Trends und Herausforderungen für die Zentrenentwicklung
Der Klimawandel und Trends wie die Veränderungen im Einzelhandel oder die zunehmende Mobilitätsvielfalt wirken auf die Wiener Zentren. Das Fachkonzept nimmt strategische Weichenstellungen angesichts dieser Herausforderungen vor:
- Demografische, soziale und ökonomische Veränderungen
- Anpassung an den Klimawandel
- Die Entstehung neuer Zentren
- Einzelhandel im Wandel
- Steigende Bedeutung des öffentlichen Raums und des Grätzels
- Klimaschutz
- Veränderte Mobilität und Mobilitätsvielfalt
Ein räumliches Leitbild für Wiens polyzentrale Zentrenentwicklung
Wien hat funktionierende Zentren, starke Metropolzentren mit der City und der Mariahilfer Straße, Hauptzentren wie die Favoritenstraße, die Landstraße oder die Meidlinger Hauptstraße und Quartierszentren, die eine wesentliche Rolle für funktionierende Grätzl und die lokale Versorgung spielen.
Diese "Polyzentralität", die Vielfalt von Zentren vor dem Hintergrund künftiger Herausforderungen zu erhalten und zu stärken, ist eine wesentliche Zielsetzung der Wiener Stadtplanung. Die städtischen Zentren sind im räumlichen Leitbild "Polyzentrale Stadtstruktur" dargestellt.
Agenden und Handlungsfelder
Städtische Zentren bieten eine hohe Dichte und große Vielfalt an kommerziellen wie nicht-kommerziellen Angeboten und sozialen, kulturellen, medizinischen und gesundheitsbezogenen Einrichtungen. Sie sind die Mittelpunkte des urbanen Lebens und somit viel mehr als nur Orte des Einzelhandels.
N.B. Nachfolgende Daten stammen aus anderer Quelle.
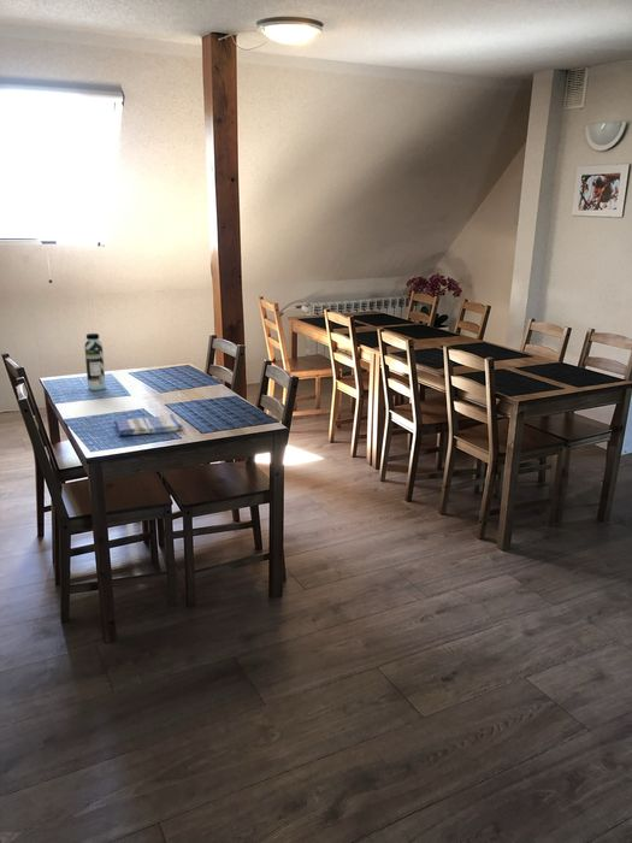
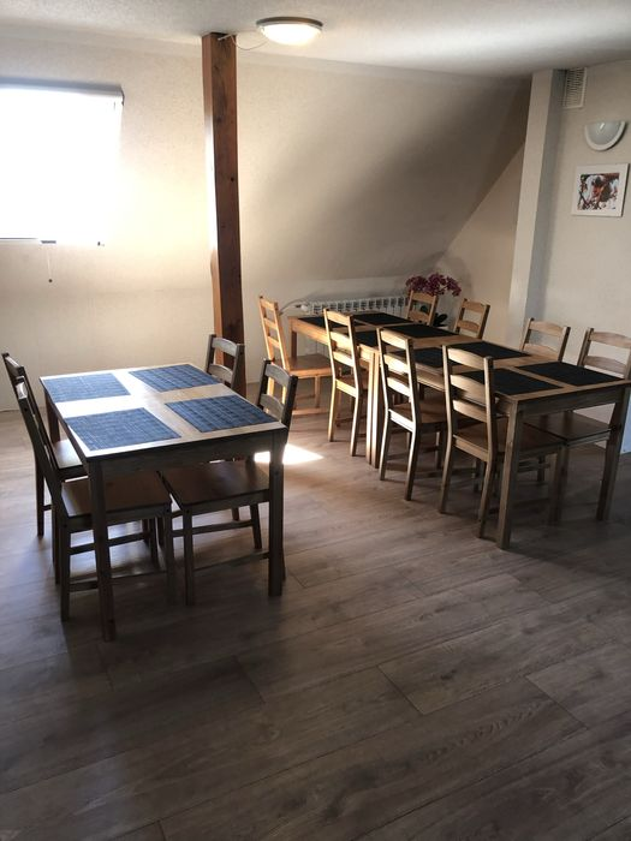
- water bottle [83,332,106,391]
- dish towel [113,413,184,437]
Das Fachkonzept legt sowohl die Weiterentwicklung und Stärkung bestehender Zentren als auch die Planung und Etablierung neuer Zentren im Zuge der Stadterweiterung als Ziele fest. Diese Ziele können nur dann erreicht werden, wenn der großflächige Einzelhandel stärker gesteuert wird, um die städtischen Zentren zu unterstützen.
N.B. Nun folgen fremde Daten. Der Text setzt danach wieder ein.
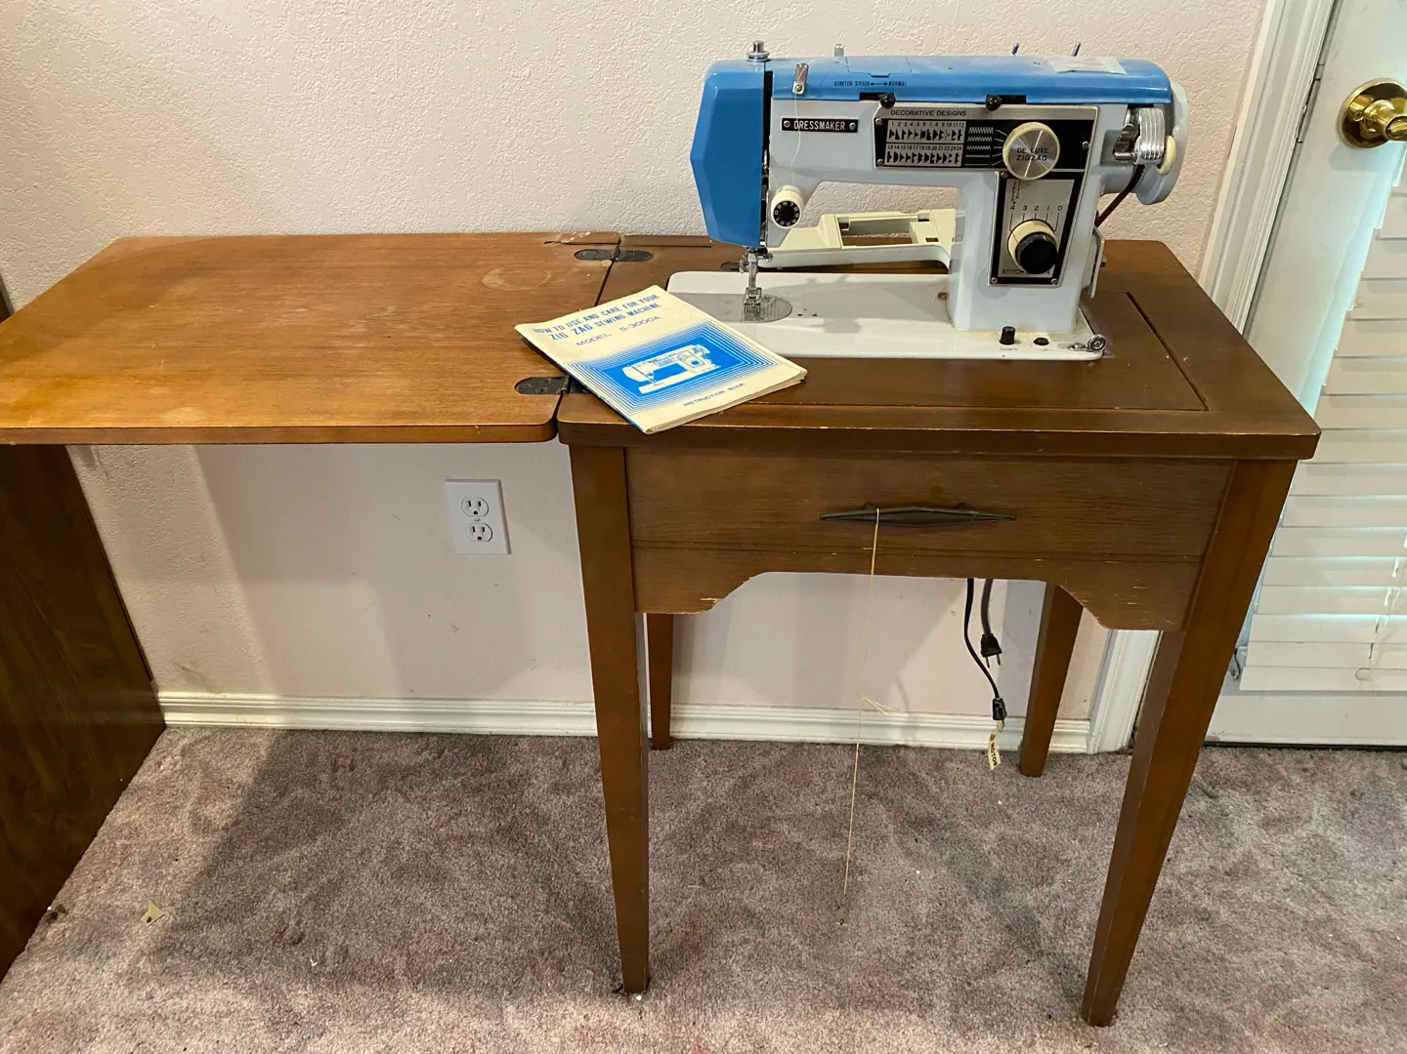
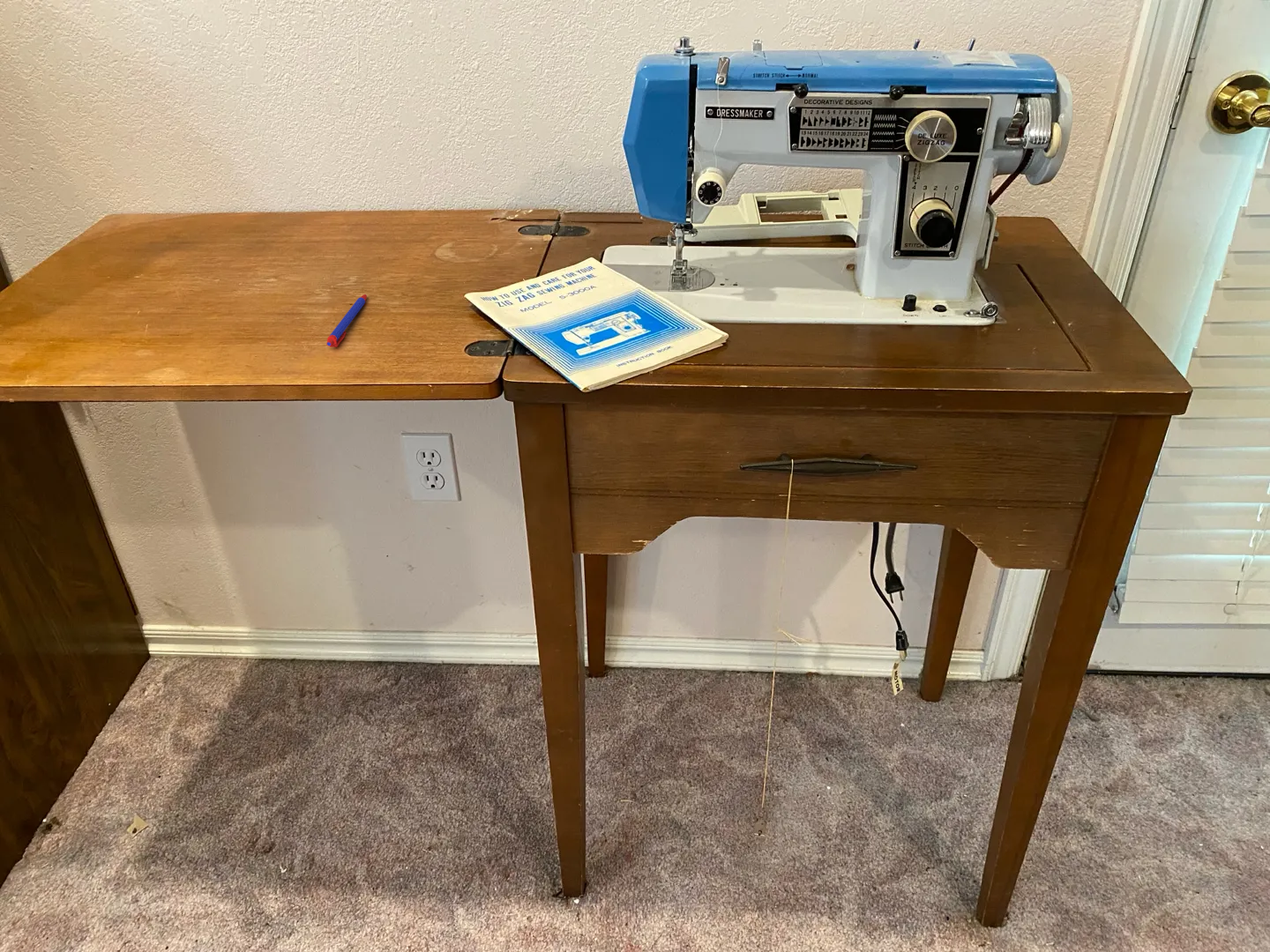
+ pen [325,294,368,348]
Dadurch wird verhindert, dass große Einzelhändler, Einkaufs- oder Fachmarktzentren Kaufkraft und Aktivitäten aus vollwertigen städtischen Zentren an stadtstrukturell ungeeignete Standorte abziehen - mit negativen räumlichen, wirtschaftlichen, sozialen und ökologischen Effekten.
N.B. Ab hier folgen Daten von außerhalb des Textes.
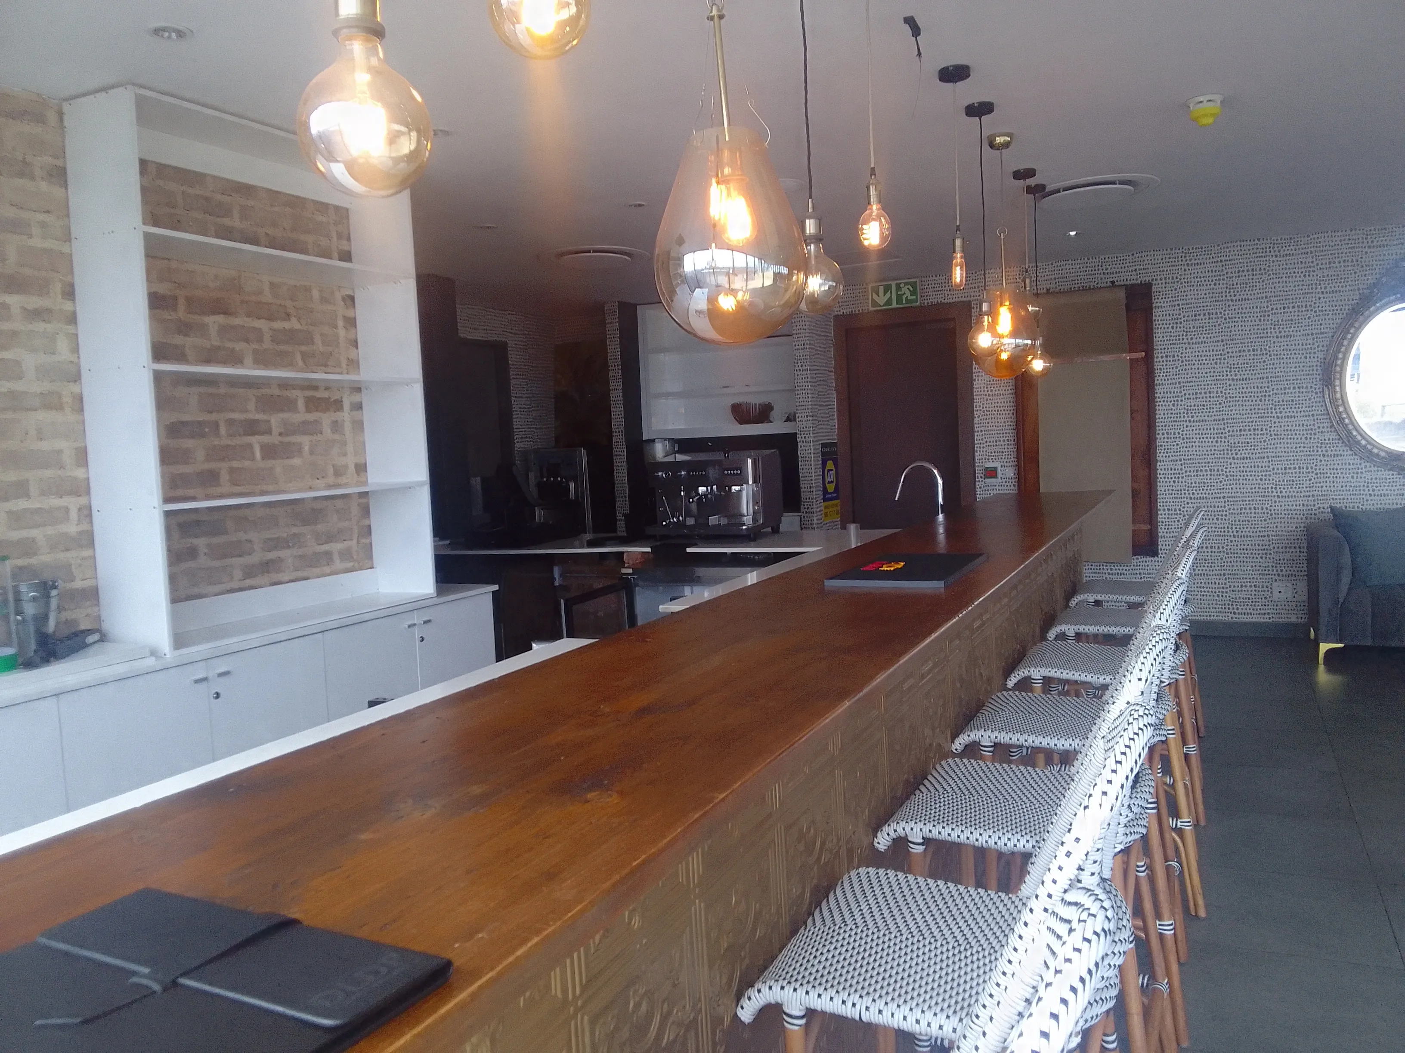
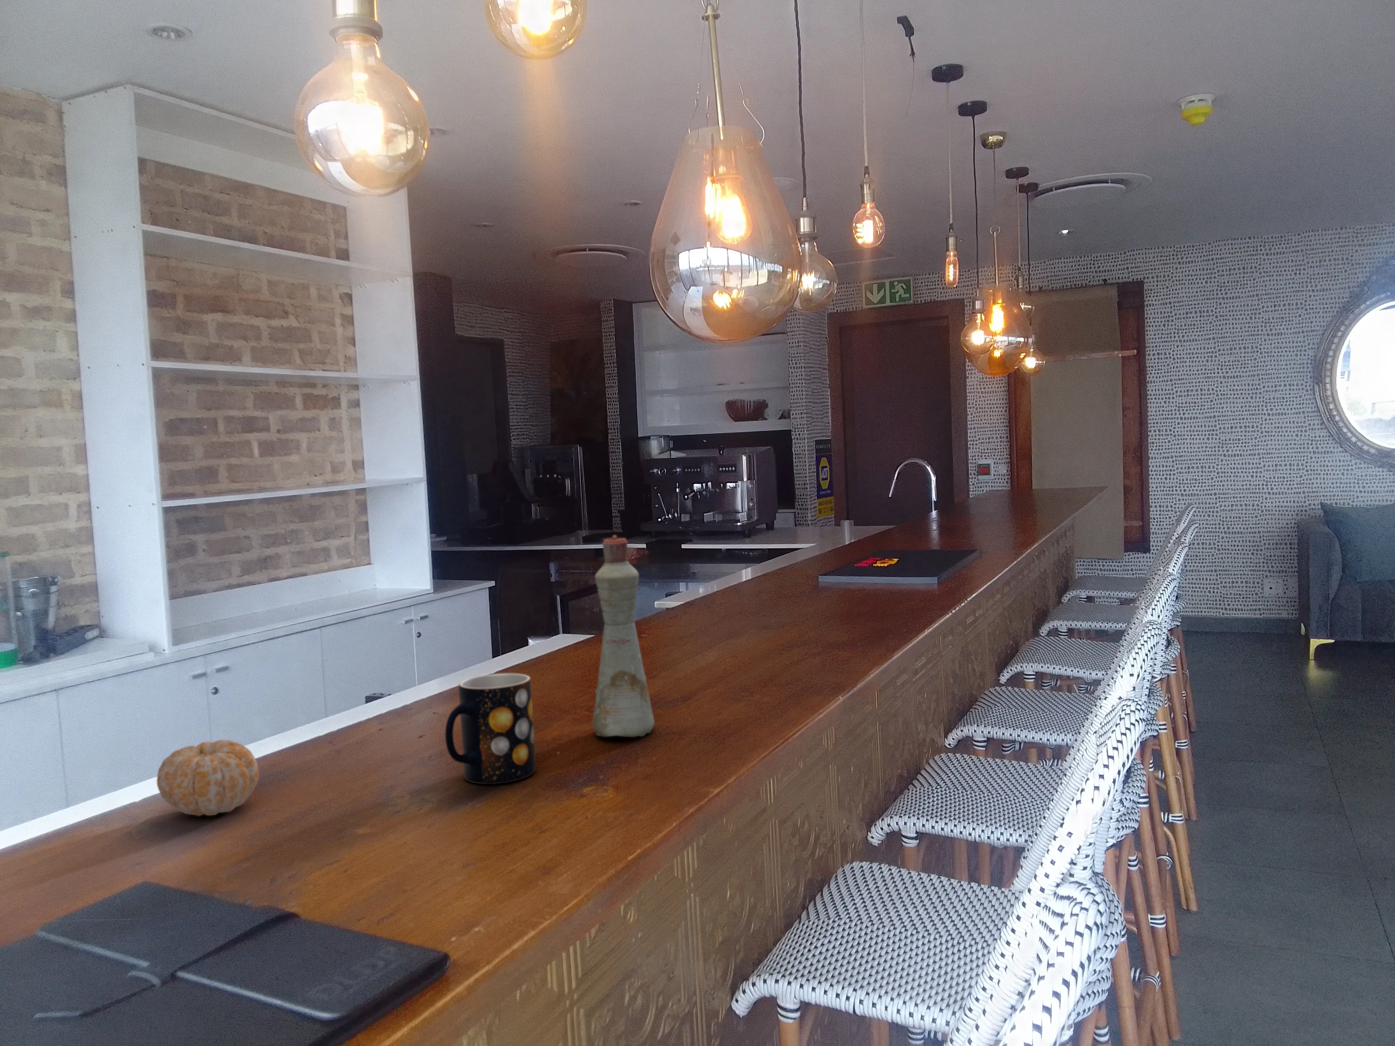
+ mug [445,672,536,785]
+ fruit [156,739,259,816]
+ bottle [592,534,655,737]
Das Fachkonzept "Mittelpunkte des städtischen Lebens - Polyzentrales Wien" behandelt daher 3 Agenden und 2 weitere Schlüsselaspekte der Zentrenentwicklung:
- Agenda 1: Bestehende städtische Zentren - Weiterentwicklung und Standortverbesserung
Die Vielfalt der Wiener Zentren soll erhalten und gestärkt werden. Es werden Prozesse und Vorgehensweisen definiert, um gemeinsam mit privaten und zivilgesellschaftlichen Akteurinnen und Akteuren sowie Bürgerinnen und Bürgern Aufwertungsmaßnahmen umzusetzen. Die Handlungsfelder sind:- Erarbeitung von Entwicklungsleitbildern
- Ansprechpersonen vor Ort und Umsetzungspartnerschaften für die Weiterentwicklung städtischer Zentren
- Innovative Immobilienkonzepte ermöglichen und für die Entwicklung städtischer Zentren nutzen
- Fokussierte Vergabe von Fördermitteln
- Leerstandsvermittlung von Erdgeschoßlokalen in städtischen Zentren – privat und öffentlich
- Sicherstellung einer qualitätsvollen und attraktiven Erdgeschoßzone bei Neubauten
- Agenda 2: Neue Zentren - Entwicklung und Etablierung
Die Entwicklung neuer Stadtquartiere wird dazu genutzt, um dort, wo eine Tragfähigkeit gegeben ist, neue städtische Zentren zu etablieren. Kooperative Entwicklungsprozesse werden initiiert, in denen die Stadt Wien, Bauträger, Bezirke, Anrainerinnen und Anrainer, künftige Nutzerinnen und Nutzer und Wirtschaftstreibende gemeinsam an der baulichen und funktionalen Ausgestaltung arbeiten. Die Handlungsfelder sind:- Entwicklungsleitlinien für ein neues Zentrum
- Städtebauliche Vorgaben und räumliche Festlegungen in allen Planungsphasen
- Erdgeschoßzonen-Konzept
- Qualitätssicherung bei der Entwicklung neuer Zentren
- Erdgeschoßzonen-Management
- Strategien zur Aktivierung potenzieller Nutzerinnen und Nutzer
- Entwicklung eines breiten Nutzungsmix - sozial, öffentlich, nicht-kommerziell, kommerziell
- Agenda 3: Großflächiger Einzelhandel - Steuerung und Regulierung
Es werden Festlegungen getroffen, wo großflächiger Einzelhandel grundsätzlich möglich beziehungsweise grundsätzlich ausgeschlossen ist. Die Prüfverfahren im Sinne einer starken öffentlichen Steuerung werden nachjustiert. Die Handlungsfelder sind:- Änderungen der Bauordnung für Wien:
- Herabsetzung des Schwellenwerts für Einkaufszentren auf 1.600 Quadratmeter
- Begleitende städtebauliche Vorgaben für Einkaufszentren (Mehrgeschoßigkeit von Einkaufszentren, Anordnung der Stellplätze)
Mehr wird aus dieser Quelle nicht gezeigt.